** Opening Source extract block **
BLOOM isn’t as good as GPT-3 because it doesn’t use as much training data. LLM quality is still data bound [0]. Further limiting data by requiring annotation is not going to work, at least with the current LLM modeling approach.
As the scale of input data goes up linearly, the scale of commonly observed input patterns goes up logarithmically. If we bumped the scale up an order of magnitude in terms of common input tokens, that still means we could annotate the important part of a 150TB text corpus for 125B worth of human annotation. Given that could break the budget of even large corporations, realistically we'd probably train a model to predict the scores of interest using a fraction of that much human annotation, which would be inferior but still a massive improvement. It is also likely that corporations would team up with indirect competitors to share the cost of annotation and gain an advantage against direct competitors.
How do you figure? Let's say a commonly observed input pattern comprises 1% of training data. For a data set of size N, 0.01 * N examples will contain the pattern. If we increase the size to 2N, 0.01 * 2 * N examples will contain the pattern. Why is the growth logarithmic?
As the data set size increases, the average frequency of non-trivial most frequent patterns will go down, and the tail will get much larger. Thus if you had a 1% cutoff, the percentage of the data set hitting this cutoff goes down as the data set size goes up. Take a look at pareto distributions with high alpha to understand the statistics of it.
Of course, this is only true if new data is distinct from old data. If you just copied your data set 10x and pretended it was a 10x larger data set, it would behave like you expect.
Hmm I’m still not convinced. Gather training data can be thought of sampling the underlying distribution of the data. In that sense, you’d expect the proportions of things to converge towards the underlying distribution as you gather more data.
That would be true if we were sampling from the underlying distribution in an unbiased and balanced way from the beginning. Instead data is generated and incorporated one set at a time, and each set is biased. Jargon and terms vary, but the language plumbing is the same - new sets bolster common phrases/idioms and lengthen the tail with specific tokens.
Keep in mind though, language isn't a stationary process.
Even if each dataset is biased, I’m not still not sure how you derived logarithmic growth from the general notion of bias in data. For instance, assuming the data is biased, perhaps it is biased in the other direction and contains more common patterns compared to the underlying distribution.
Ah, I see what you mean: the number of unique examples increases logarithmicly with data size, which kind of makes sense. Language, in this case, follows a power law.
** Closing Source extract block **
** Opening Provided material block **
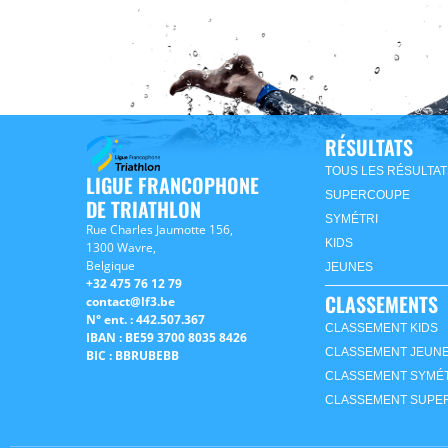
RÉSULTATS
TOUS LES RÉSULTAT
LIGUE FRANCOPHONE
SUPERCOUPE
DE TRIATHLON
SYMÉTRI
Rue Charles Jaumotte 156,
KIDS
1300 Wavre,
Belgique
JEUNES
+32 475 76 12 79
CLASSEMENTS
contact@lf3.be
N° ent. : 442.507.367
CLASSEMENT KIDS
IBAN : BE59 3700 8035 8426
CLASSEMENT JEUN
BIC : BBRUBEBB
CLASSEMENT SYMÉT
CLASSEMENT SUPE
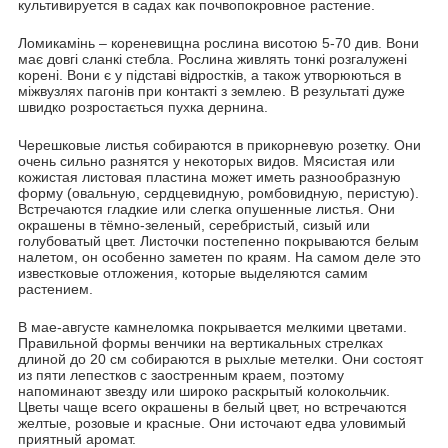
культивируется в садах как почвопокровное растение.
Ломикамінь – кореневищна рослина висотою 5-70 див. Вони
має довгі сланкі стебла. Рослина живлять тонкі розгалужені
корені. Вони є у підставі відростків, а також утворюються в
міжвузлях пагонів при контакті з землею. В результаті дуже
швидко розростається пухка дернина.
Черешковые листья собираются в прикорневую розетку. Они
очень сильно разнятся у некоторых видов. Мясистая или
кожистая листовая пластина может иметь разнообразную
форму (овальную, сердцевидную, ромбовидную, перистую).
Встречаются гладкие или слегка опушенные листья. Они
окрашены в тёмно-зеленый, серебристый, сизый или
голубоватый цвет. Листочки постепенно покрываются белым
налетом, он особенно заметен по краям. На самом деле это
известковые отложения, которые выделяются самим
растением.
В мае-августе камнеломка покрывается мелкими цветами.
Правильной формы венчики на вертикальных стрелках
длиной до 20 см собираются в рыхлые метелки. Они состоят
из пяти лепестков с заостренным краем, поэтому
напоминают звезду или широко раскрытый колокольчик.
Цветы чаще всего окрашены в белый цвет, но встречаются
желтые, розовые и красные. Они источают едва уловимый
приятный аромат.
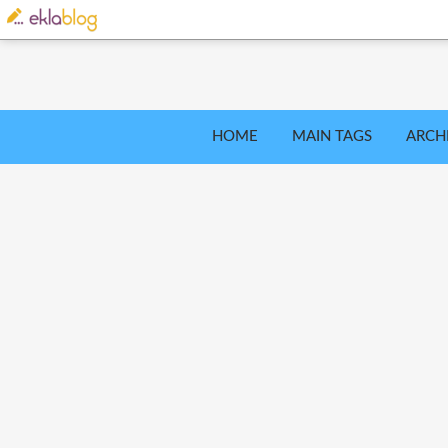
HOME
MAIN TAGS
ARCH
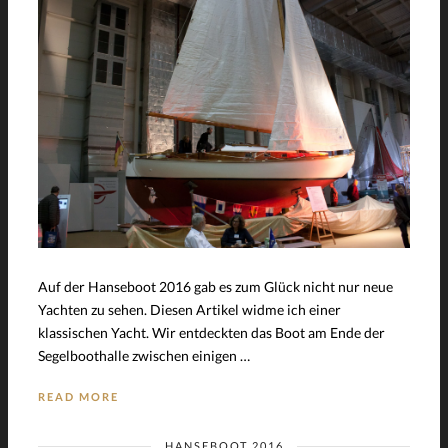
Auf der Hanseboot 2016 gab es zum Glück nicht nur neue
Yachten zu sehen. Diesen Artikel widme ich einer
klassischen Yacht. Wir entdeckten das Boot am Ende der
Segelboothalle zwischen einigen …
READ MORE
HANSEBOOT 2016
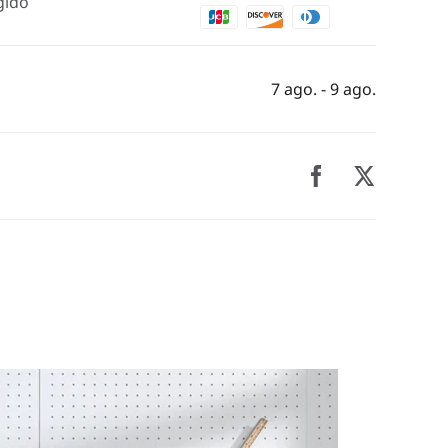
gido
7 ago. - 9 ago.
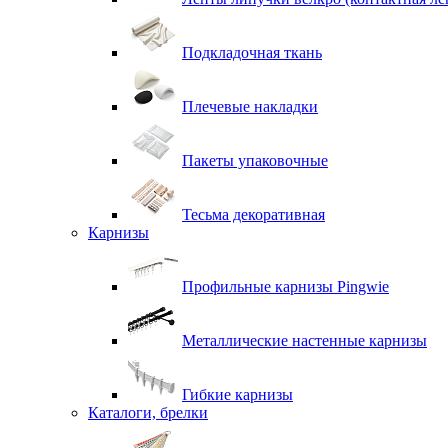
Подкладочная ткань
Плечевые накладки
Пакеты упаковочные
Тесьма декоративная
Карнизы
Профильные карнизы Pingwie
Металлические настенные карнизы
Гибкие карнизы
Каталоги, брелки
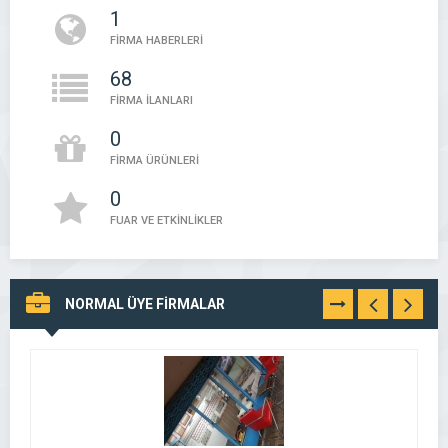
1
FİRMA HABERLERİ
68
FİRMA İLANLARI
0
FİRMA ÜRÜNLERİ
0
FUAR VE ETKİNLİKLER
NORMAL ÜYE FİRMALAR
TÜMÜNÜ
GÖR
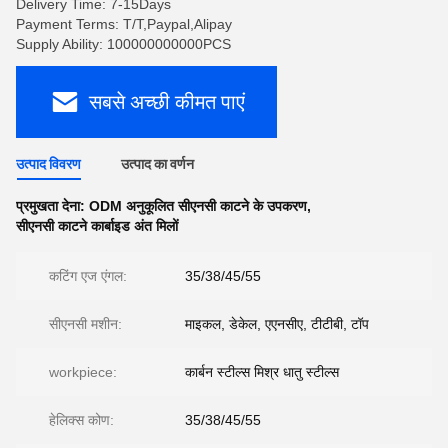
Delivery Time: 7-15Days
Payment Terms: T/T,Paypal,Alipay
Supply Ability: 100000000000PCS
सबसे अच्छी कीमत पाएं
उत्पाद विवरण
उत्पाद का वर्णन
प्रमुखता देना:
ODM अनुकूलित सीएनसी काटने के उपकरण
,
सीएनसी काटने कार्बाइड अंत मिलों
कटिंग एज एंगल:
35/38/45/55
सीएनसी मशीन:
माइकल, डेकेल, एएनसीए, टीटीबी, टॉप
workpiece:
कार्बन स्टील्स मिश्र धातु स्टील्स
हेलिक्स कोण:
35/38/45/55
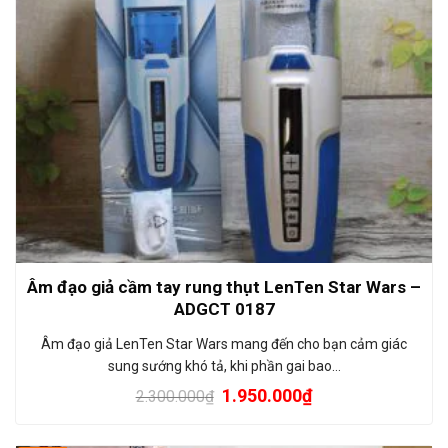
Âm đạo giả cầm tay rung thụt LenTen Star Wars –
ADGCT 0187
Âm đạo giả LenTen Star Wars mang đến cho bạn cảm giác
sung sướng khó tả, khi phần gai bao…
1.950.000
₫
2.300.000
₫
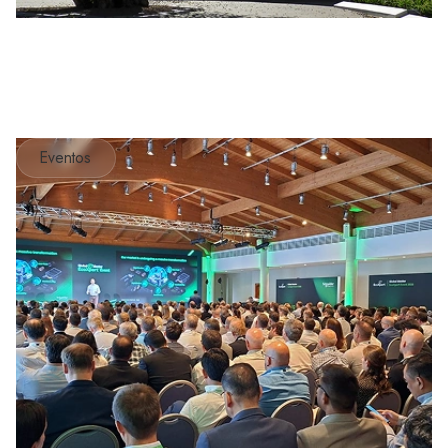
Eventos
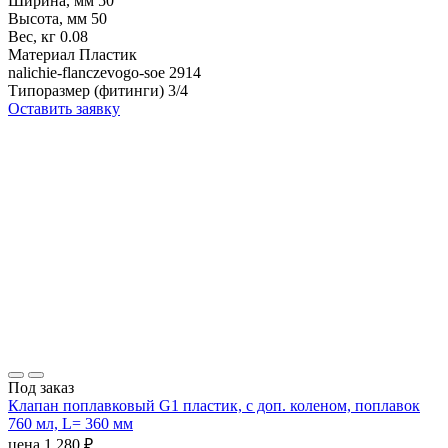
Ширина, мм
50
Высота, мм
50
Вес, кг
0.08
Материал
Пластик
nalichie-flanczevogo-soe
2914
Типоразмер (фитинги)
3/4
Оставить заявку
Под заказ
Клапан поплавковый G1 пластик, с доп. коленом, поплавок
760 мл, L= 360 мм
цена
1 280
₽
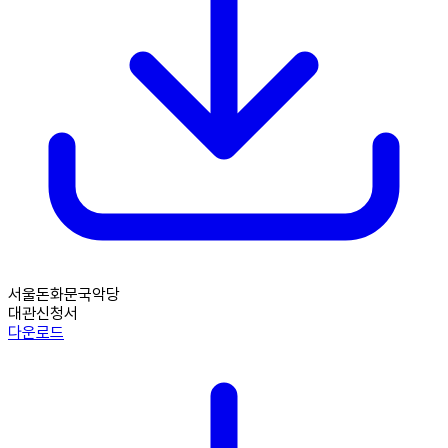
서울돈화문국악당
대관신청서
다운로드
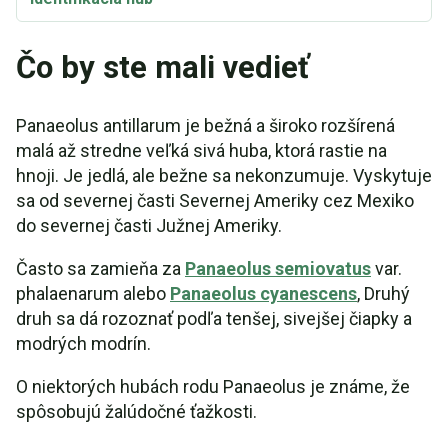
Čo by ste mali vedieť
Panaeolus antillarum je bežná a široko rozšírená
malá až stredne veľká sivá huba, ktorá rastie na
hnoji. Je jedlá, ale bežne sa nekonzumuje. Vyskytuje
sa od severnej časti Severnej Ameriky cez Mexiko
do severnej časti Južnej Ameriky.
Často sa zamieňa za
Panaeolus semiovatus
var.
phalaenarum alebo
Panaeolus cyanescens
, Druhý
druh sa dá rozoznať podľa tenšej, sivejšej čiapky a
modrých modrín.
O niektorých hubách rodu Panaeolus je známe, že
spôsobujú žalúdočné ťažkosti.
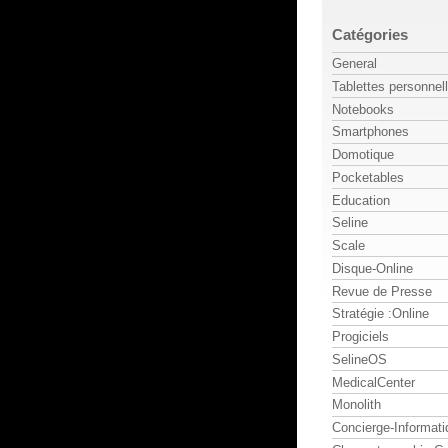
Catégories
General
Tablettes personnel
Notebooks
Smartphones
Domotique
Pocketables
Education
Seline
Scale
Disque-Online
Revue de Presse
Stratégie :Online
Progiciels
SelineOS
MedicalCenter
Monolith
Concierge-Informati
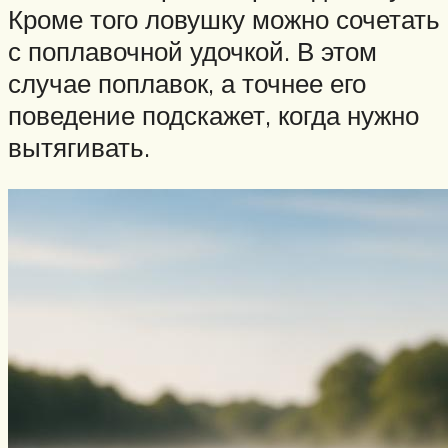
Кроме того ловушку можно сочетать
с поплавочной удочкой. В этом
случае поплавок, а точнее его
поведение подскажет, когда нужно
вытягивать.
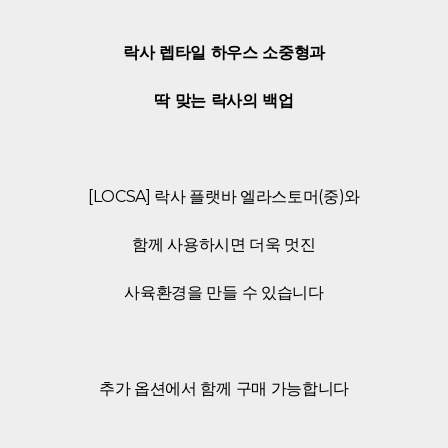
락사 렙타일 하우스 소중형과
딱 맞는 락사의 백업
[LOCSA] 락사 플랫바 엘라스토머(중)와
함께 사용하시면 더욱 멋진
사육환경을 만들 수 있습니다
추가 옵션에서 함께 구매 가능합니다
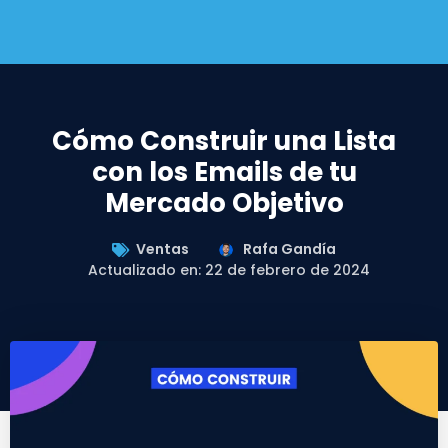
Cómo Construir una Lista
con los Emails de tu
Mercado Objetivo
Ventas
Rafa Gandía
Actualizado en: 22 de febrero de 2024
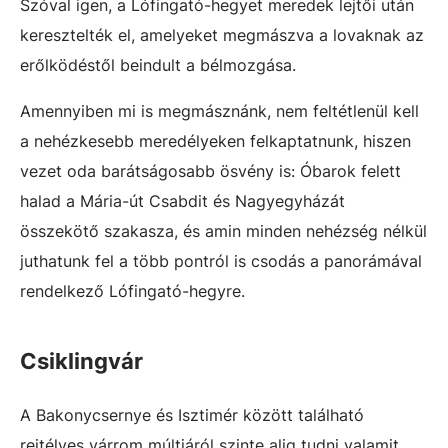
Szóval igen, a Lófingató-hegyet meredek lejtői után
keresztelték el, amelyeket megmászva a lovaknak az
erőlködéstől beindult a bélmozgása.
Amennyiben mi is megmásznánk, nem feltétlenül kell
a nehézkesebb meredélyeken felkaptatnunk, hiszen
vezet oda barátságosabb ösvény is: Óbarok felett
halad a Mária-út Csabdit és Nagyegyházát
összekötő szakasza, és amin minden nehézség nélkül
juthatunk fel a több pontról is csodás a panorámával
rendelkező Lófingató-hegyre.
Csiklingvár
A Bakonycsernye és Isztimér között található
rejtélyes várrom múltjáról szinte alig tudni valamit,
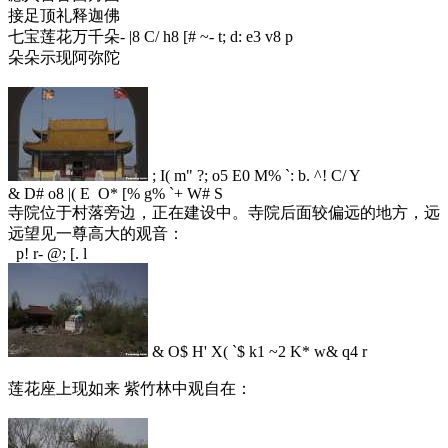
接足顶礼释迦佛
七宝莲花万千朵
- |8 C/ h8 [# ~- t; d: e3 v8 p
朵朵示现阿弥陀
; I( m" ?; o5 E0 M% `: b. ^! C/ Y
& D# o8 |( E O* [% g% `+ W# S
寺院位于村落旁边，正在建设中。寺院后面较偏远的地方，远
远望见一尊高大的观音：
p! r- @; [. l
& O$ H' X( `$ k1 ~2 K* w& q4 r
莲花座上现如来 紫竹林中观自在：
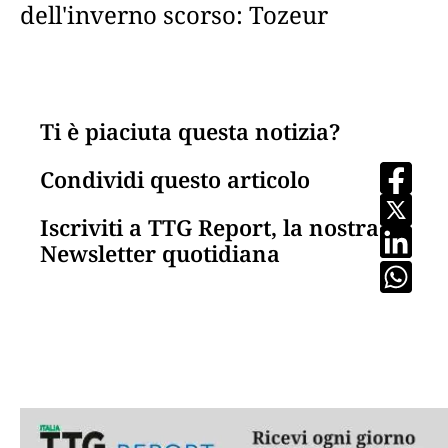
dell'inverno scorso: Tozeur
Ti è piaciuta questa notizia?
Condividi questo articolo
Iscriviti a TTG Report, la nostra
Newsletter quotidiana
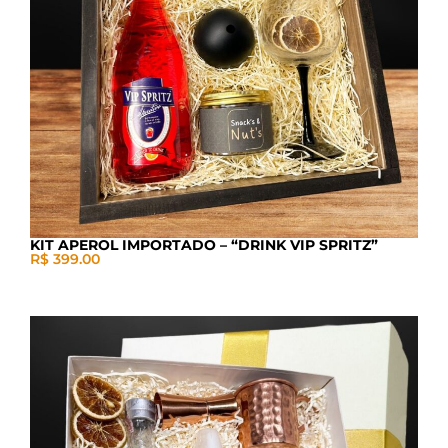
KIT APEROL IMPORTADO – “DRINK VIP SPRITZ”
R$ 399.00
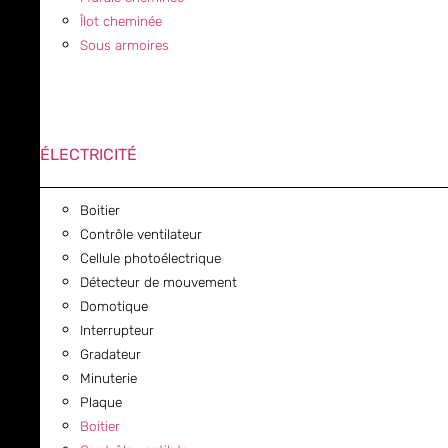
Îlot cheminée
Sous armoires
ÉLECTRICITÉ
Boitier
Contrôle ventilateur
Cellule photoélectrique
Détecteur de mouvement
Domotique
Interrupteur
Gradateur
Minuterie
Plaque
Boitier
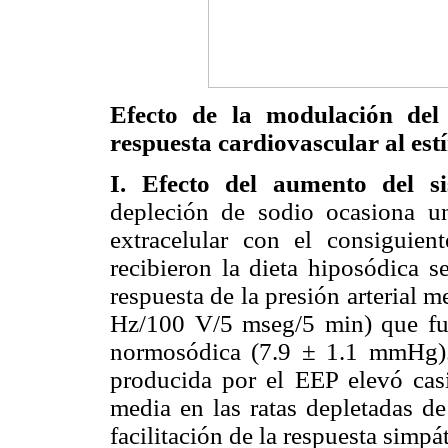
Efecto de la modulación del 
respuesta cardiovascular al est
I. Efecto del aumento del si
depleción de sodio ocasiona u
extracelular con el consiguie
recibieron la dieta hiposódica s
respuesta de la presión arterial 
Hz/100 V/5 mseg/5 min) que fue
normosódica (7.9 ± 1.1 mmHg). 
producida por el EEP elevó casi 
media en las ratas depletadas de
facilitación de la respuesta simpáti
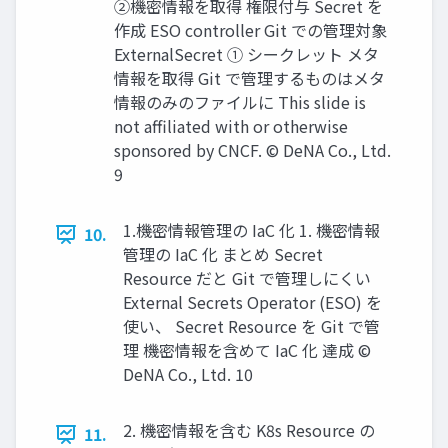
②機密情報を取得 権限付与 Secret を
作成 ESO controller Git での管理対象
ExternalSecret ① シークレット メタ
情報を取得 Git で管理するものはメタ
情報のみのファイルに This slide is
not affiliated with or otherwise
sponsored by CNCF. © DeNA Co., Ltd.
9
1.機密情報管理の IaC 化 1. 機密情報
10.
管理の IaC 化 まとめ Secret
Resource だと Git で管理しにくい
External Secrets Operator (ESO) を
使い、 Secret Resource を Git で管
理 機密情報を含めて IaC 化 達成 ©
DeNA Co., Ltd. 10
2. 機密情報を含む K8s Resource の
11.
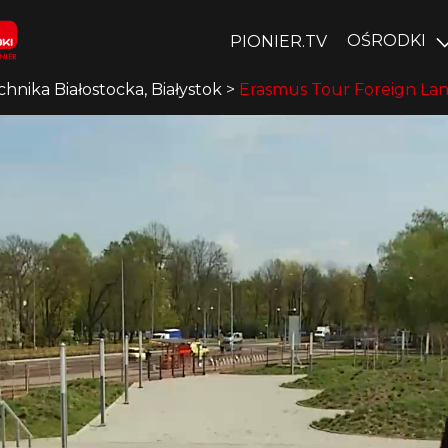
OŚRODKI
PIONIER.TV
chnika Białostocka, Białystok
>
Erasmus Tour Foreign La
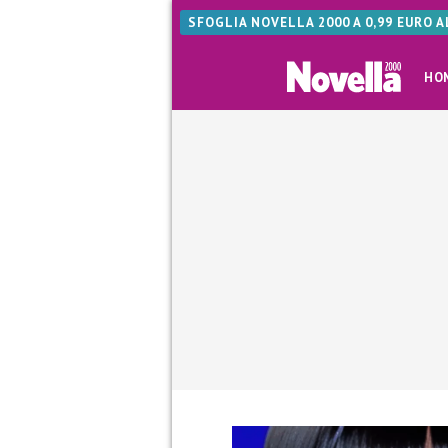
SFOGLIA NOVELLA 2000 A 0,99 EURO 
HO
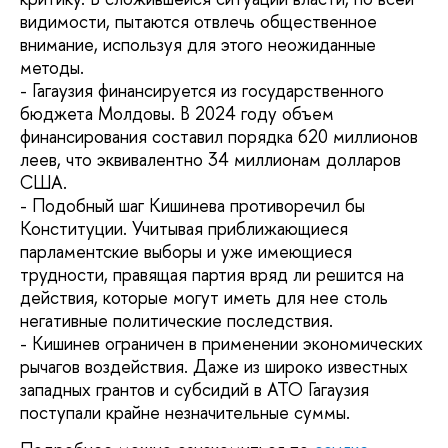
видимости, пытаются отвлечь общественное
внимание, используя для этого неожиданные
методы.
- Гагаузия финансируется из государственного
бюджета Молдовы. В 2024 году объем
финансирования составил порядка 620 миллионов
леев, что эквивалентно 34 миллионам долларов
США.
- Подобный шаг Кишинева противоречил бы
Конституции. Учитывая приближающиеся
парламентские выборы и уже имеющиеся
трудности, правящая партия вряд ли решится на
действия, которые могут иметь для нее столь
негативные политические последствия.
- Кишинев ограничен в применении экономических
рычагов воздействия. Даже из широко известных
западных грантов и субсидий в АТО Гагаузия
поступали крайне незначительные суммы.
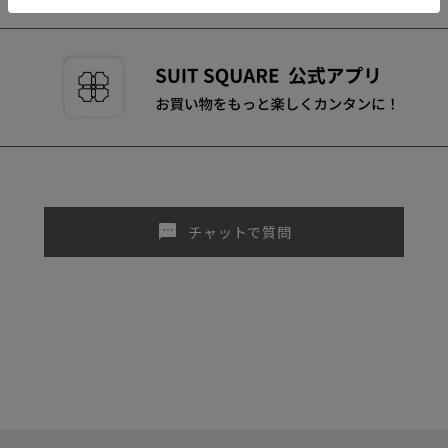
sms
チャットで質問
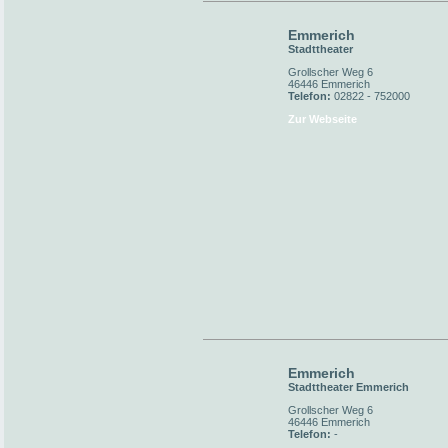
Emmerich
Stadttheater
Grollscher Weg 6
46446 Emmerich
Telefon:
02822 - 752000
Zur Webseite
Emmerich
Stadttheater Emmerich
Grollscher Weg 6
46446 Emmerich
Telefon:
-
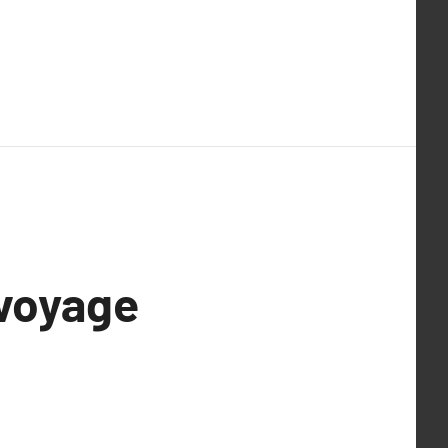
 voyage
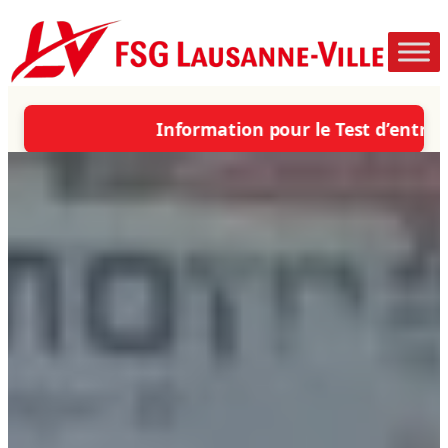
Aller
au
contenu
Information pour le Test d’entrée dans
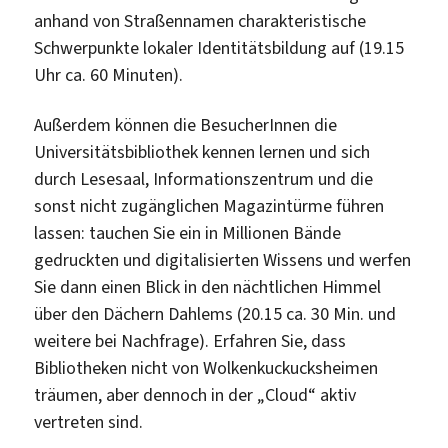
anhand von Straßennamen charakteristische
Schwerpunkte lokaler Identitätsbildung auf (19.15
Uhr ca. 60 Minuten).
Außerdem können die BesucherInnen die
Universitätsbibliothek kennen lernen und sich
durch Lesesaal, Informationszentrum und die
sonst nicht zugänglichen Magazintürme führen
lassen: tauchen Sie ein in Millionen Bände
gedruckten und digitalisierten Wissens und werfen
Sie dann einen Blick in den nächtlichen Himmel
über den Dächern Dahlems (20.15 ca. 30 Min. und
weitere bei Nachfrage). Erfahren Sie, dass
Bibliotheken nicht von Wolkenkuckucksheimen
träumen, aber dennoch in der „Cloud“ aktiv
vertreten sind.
** Closing Provided material block **
**Exercises to complete:**
[1] In the thread on training data, what reason is given for BLOOM not being as good as GPT-3?
[2] Edit the thread on training data: start at the words "How do you figure?", stop after "like you expect.", and write that part out again with "data set" changed to "dataset".

**List of answers:**
[1] It doesn't use as much training data.

[2]
How do you figure? Let's say a commonly observed input pattern comprises 1% of training data. For a dataset of size N, 0.01 * N examples will contain the pattern. If we increase the size to 2N, 0.01 * 2 * N examples will contain the pattern. Why is the growth logarithmic?
As the dataset size increases, the average frequency of non-trivial most frequent patterns will go down, and the tail will get much larger. Thus if you had a 1% cutoff, the percentage of the dataset hitting this cutoff goes down as the dataset size goes up. Take a look at pareto distributions with high alpha to understand the statistics of it.
Of course, this is only true if new data is distinct from old data. If you just copied your dataset 10x and pretended it was a 10x larger dataset, it would behave like you expect.